Le recrutement d’enfants par des groupes armés a triplé en 2025, alerte l’UNICEF
le recrutement d’enfants par des groupes armés a triplé en 2025, alerte UNICEF
Port-au-Prince / New York – 12 février 2026 — Le recrutement d’enfants par des groupes armés en Haïti a connu une augmentation spectaculaire en 2025, triplant par rapport à l’année précédente, a annoncé aujourd’hui UNICEF à l’occasion de la Journée internationale de la main rouge.
Selon le rapport publié par le Fonds des Nations Unies pour l’enfance, le nombre d’enfants recrutés et utilisés par des factions armées a augmenté d’environ 200 % au cours de la seule année 2025. Cette hausse reflète une exploitation croissante des enfants dans un contexte de violence armée persistante, de pauvreté extrême et de déplacements massifs.
Une crise humanitaire qui s’aggrave
La situation humanitaire en Haïti reste critique, avec plus de 1,4 million de personnes déplacées à l’intérieur du pays, dont plus de la moitié sont des enfants exposés à des conditions de vie dangereuses et instables. L’insécurité grandissante a favorisé l’essor des groupes armés qui, dans leur recherche de main-d’œuvre, ciblent des mineurs souvent privés d’accès à l’éducation, à la sécurité ou à un soutien familial.
Pour de nombreuses familles confrontées à l’extrême pauvreté, le recrutement par des groupes armés devient parfois le seul moyen de survie. Certains enfants sont forcés ou attirés par de fausses promesses, tandis que d’autres sont séparés de leurs familles et finissent par rejoindre ces groupes pour se protéger ou gagner un maigre revenu.

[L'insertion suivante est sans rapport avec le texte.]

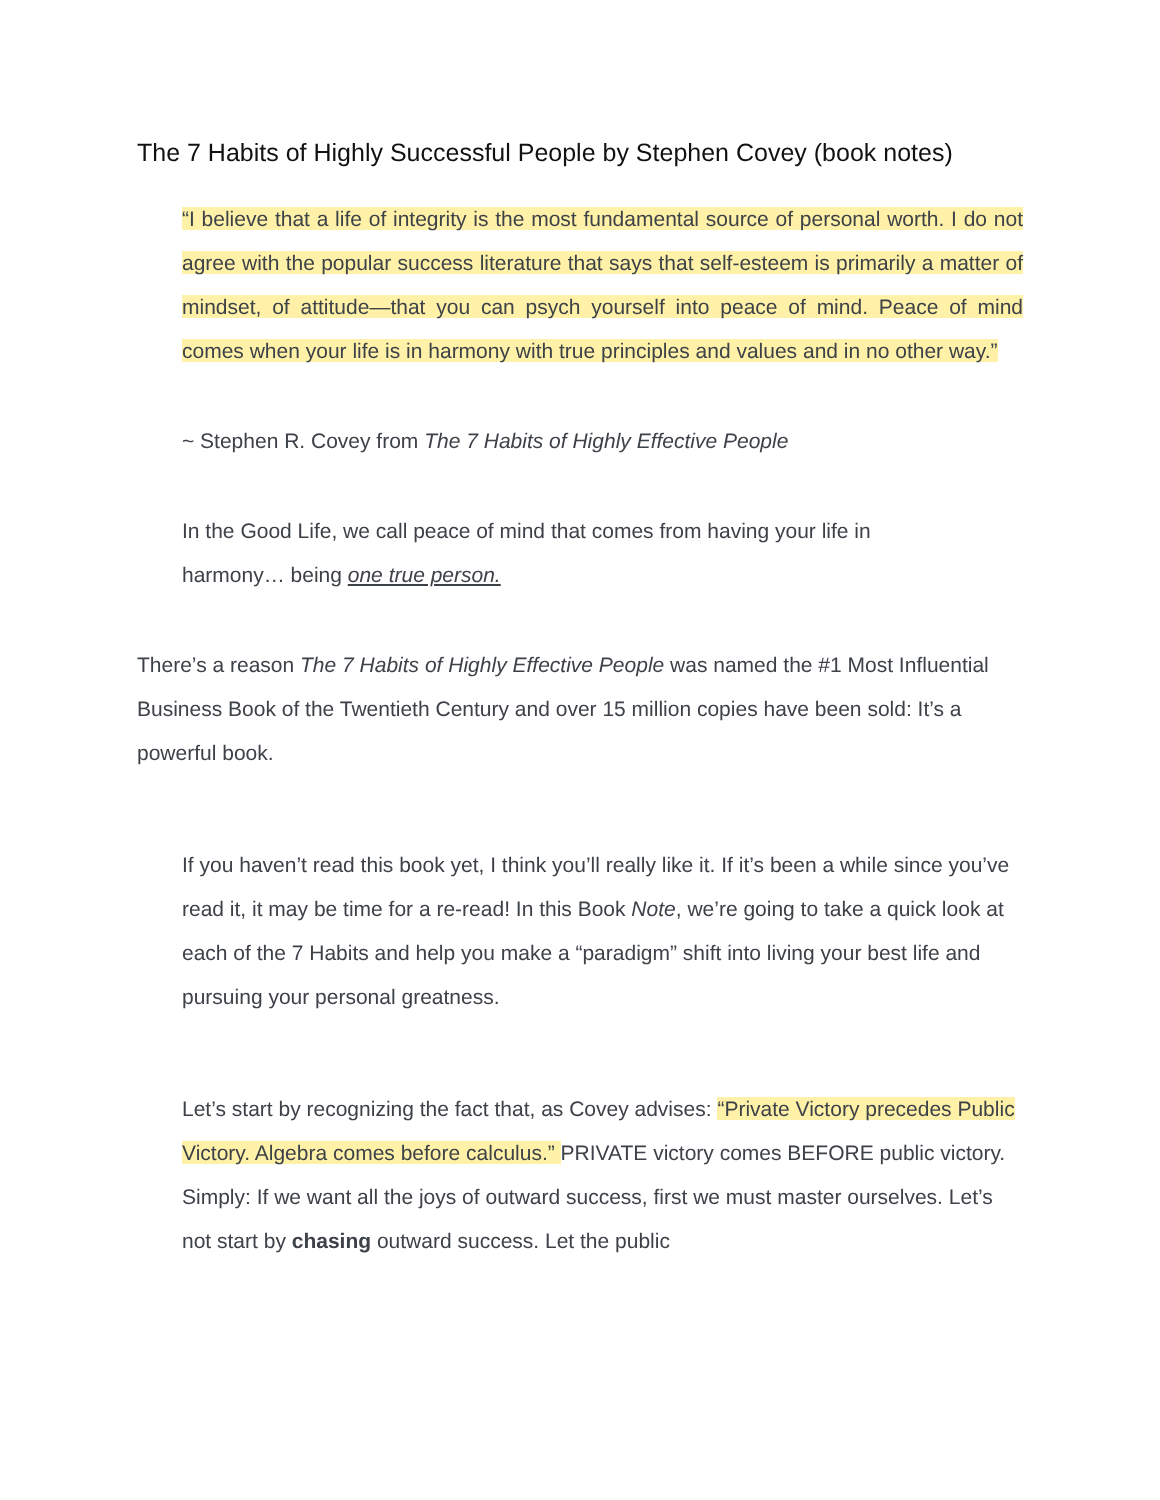The 7 Habits of Highly Successful People by Stephen Covey (book notes)
“I believe that a life of integrity is the most fundamental source of personal worth. I do not agree with the popular success literature that says that self-esteem is primarily a matter of mindset, of attitude—that you can psych yourself into peace of mind. Peace of mind comes when your life is in harmony with true principles and values and in no other way.”
~ Stephen R. Covey from The 7 Habits of Highly Effective People
In the Good Life, we call peace of mind that comes from having your life in
harmony… being one true person.
There’s a reason The 7 Habits of Highly Effective People was named the #1 Most Influential Business Book of the Twentieth Century and over 15 million copies have been sold: It’s a powerful book.
If you haven’t read this book yet, I think you’ll really like it. If it’s been a while since you’ve read it, it may be time for a re-read! In this Book Note, we’re going to take a quick look at each of the 7 Habits and help you make a “paradigm” shift into living your best life and pursuing your personal greatness.
Let’s start by recognizing the fact that, as Covey advises: “Private Victory precedes Public Victory. Algebra comes before calculus.” PRIVATE victory comes BEFORE public victory. Simply: If we want all the joys of outward success, first we must master ourselves. Let’s not start by chasing outward success. Let the public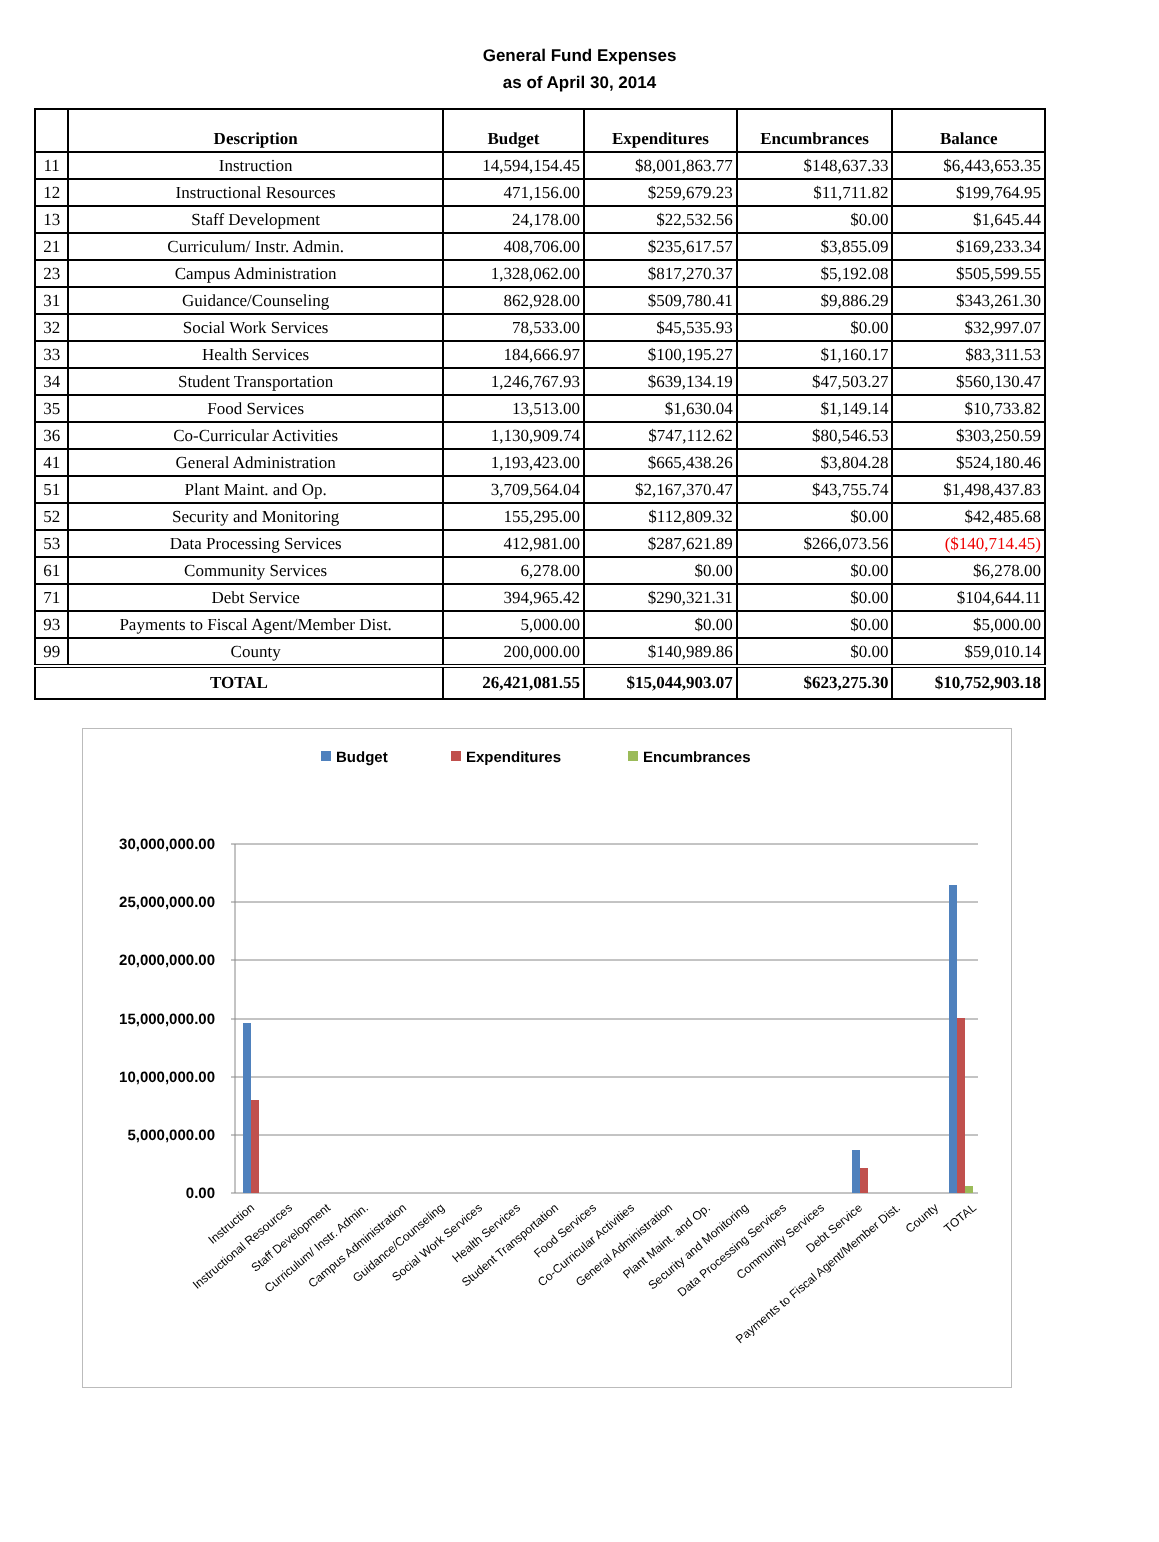General Fund Expenses
as of April 30, 2014
| | Description | Budget | Expenditures | Encumbrances | Balance |
| --- | --- | --- | --- | --- | --- |
| 11 | Instruction | 14,594,154.45 | $8,001,863.77 | $148,637.33 | $6,443,653.35 |
| 12 | Instructional Resources | 471,156.00 | $259,679.23 | $11,711.82 | $199,764.95 |
| 13 | Staff Development | 24,178.00 | $22,532.56 | $0.00 | $1,645.44 |
| 21 | Curriculum/ Instr. Admin. | 408,706.00 | $235,617.57 | $3,855.09 | $169,233.34 |
| 23 | Campus Administration | 1,328,062.00 | $817,270.37 | $5,192.08 | $505,599.55 |
| 31 | Guidance/Counseling | 862,928.00 | $509,780.41 | $9,886.29 | $343,261.30 |
| 32 | Social Work Services | 78,533.00 | $45,535.93 | $0.00 | $32,997.07 |
| 33 | Health Services | 184,666.97 | $100,195.27 | $1,160.17 | $83,311.53 |
| 34 | Student Transportation | 1,246,767.93 | $639,134.19 | $47,503.27 | $560,130.47 |
| 35 | Food Services | 13,513.00 | $1,630.04 | $1,149.14 | $10,733.82 |
| 36 | Co-Curricular Activities | 1,130,909.74 | $747,112.62 | $80,546.53 | $303,250.59 |
| 41 | General Administration | 1,193,423.00 | $665,438.26 | $3,804.28 | $524,180.46 |
| 51 | Plant Maint. and Op. | 3,709,564.04 | $2,167,370.47 | $43,755.74 | $1,498,437.83 |
| 52 | Security and Monitoring | 155,295.00 | $112,809.32 | $0.00 | $42,485.68 |
| 53 | Data Processing Services | 412,981.00 | $287,621.89 | $266,073.56 | ($140,714.45) |
| 61 | Community Services | 6,278.00 | $0.00 | $0.00 | $6,278.00 |
| 71 | Debt Service | 394,965.42 | $290,321.31 | $0.00 | $104,644.11 |
| 93 | Payments to Fiscal Agent/Member Dist. | 5,000.00 | $0.00 | $0.00 | $5,000.00 |
| 99 | County | 200,000.00 | $140,989.86 | $0.00 | $59,010.14 |
| TOTAL | | 26,421,081.55 | $15,044,903.07 | $623,275.30 | $10,752,903.18 |
Budget
Expenditures
Encumbrances
30,000,000.00
25,000,000.00
20,000,000.00
15,000,000.00
10,000,000.00
5,000,000.00
0.00
Instruction
Instructional Resources
Staff Development
Curriculum/ Instr. Admin.
Campus Administration
Guidance/Counseling
Social Work Services
Health Services
Student Transportation
Food Services
Co-Curricular Activities
General Administration
Plant Maint. and Op.
Security and Monitoring
Data Processing Services
Community Services
Debt Service
Payments to Fiscal Agent/Member Dist.
County
TOTAL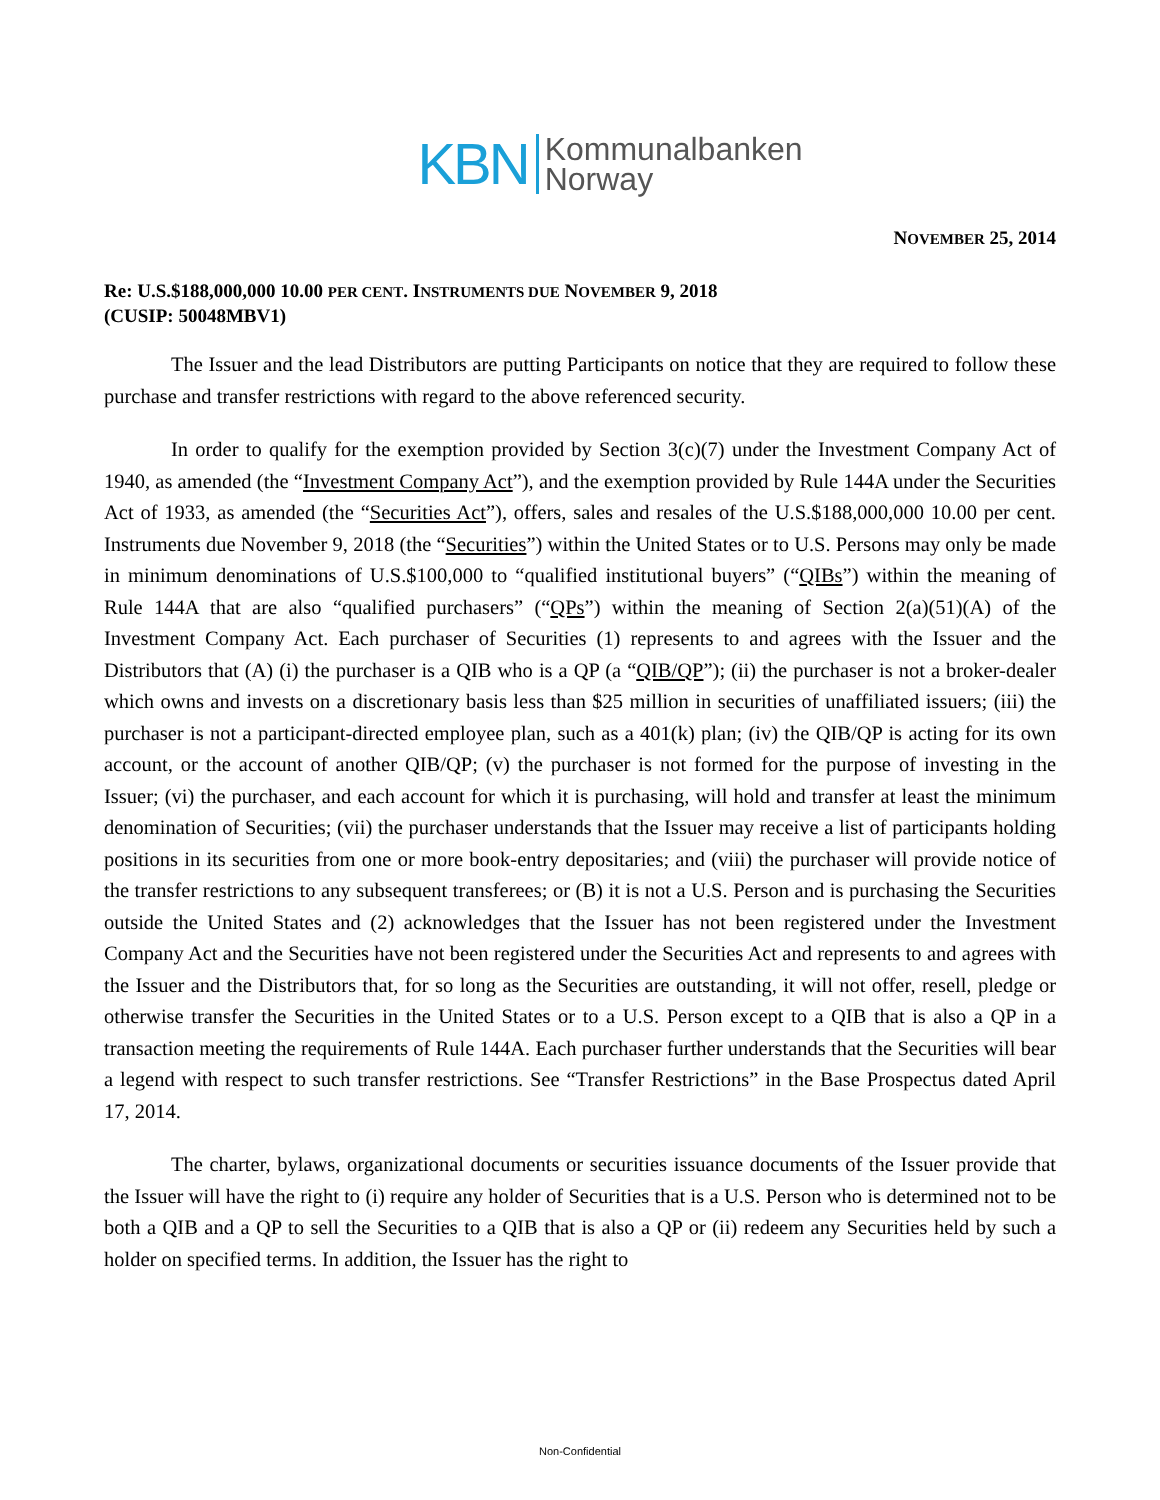KBN Kommunalbanken
Norway
NOVEMBER 25, 2014
Re: U.S.$188,000,000 10.00 PER CENT. INSTRUMENTS DUE NOVEMBER 9, 2018
(CUSIP: 50048MBV1)
The Issuer and the lead Distributors are putting Participants on notice that they are required to follow these purchase and transfer restrictions with regard to the above referenced security.
In order to qualify for the exemption provided by Section 3(c)(7) under the Investment Company Act of 1940, as amended (the “Investment Company Act”), and the exemption provided by Rule 144A under the Securities Act of 1933, as amended (the “Securities Act”), offers, sales and resales of the U.S.$188,000,000 10.00 per cent. Instruments due November 9, 2018 (the “Securities”) within the United States or to U.S. Persons may only be made in minimum denominations of U.S.$100,000 to “qualified institutional buyers” (“QIBs”) within the meaning of Rule 144A that are also “qualified purchasers” (“QPs”) within the meaning of Section 2(a)(51)(A) of the Investment Company Act. Each purchaser of Securities (1) represents to and agrees with the Issuer and the Distributors that (A) (i) the purchaser is a QIB who is a QP (a “QIB/QP”); (ii) the purchaser is not a broker-dealer which owns and invests on a discretionary basis less than $25 million in securities of unaffiliated issuers; (iii) the purchaser is not a participant-directed employee plan, such as a 401(k) plan; (iv) the QIB/QP is acting for its own account, or the account of another QIB/QP; (v) the purchaser is not formed for the purpose of investing in the Issuer; (vi) the purchaser, and each account for which it is purchasing, will hold and transfer at least the minimum denomination of Securities; (vii) the purchaser understands that the Issuer may receive a list of participants holding positions in its securities from one or more book-entry depositaries; and (viii) the purchaser will provide notice of the transfer restrictions to any subsequent transferees; or (B) it is not a U.S. Person and is purchasing the Securities outside the United States and (2) acknowledges that the Issuer has not been registered under the Investment Company Act and the Securities have not been registered under the Securities Act and represents to and agrees with the Issuer and the Distributors that, for so long as the Securities are outstanding, it will not offer, resell, pledge or otherwise transfer the Securities in the United States or to a U.S. Person except to a QIB that is also a QP in a transaction meeting the requirements of Rule 144A. Each purchaser further understands that the Securities will bear a legend with respect to such transfer restrictions. See “Transfer Restrictions” in the Base Prospectus dated April 17, 2014.
The charter, bylaws, organizational documents or securities issuance documents of the Issuer provide that the Issuer will have the right to (i) require any holder of Securities that is a U.S. Person who is determined not to be both a QIB and a QP to sell the Securities to a QIB that is also a QP or (ii) redeem any Securities held by such a holder on specified terms. In addition, the Issuer has the right to
Non-Confidential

Une violation grave des droits de l’enfant
L’UNICEF rappelle que le recrutement d’enfants par des groupes armés constitue une grave violation des droits de l’enfant et du droit international. Les enfants enrôlés sont exposés à de nombreux risques, comme les blessures au combat, les abus sexuels, le traumatisme psychologique, ou encore la perte d’accès à l’éducation — compromettant gravement leur avenir.
Dans son communiqué, l’organisation onusienne souligne que chaque enfant impliqué dans ces groupes doit être libéré, protégé et soutenu dans un processus de guérison et de réintégration. Catherine Russell, directrice générale de l’UNICEF, insiste sur le fait que « les droits des enfants ne sont pas négociables ».
Des actions de protection et d’accompagnement
Depuis la signature du Protocole de transfert en janvier 2024, l’UNICEF et ses partenaires ont pu identifier et soutenir plus de 500 enfants associés à des groupes armés, leur fournissant des services spécialisés de protection, de soins psychosociaux, et des programmes de réintégration. Ces actions sont menées en coordination avec plusieurs ministères haïtiens ainsi qu’avec des organisations locales et internationales.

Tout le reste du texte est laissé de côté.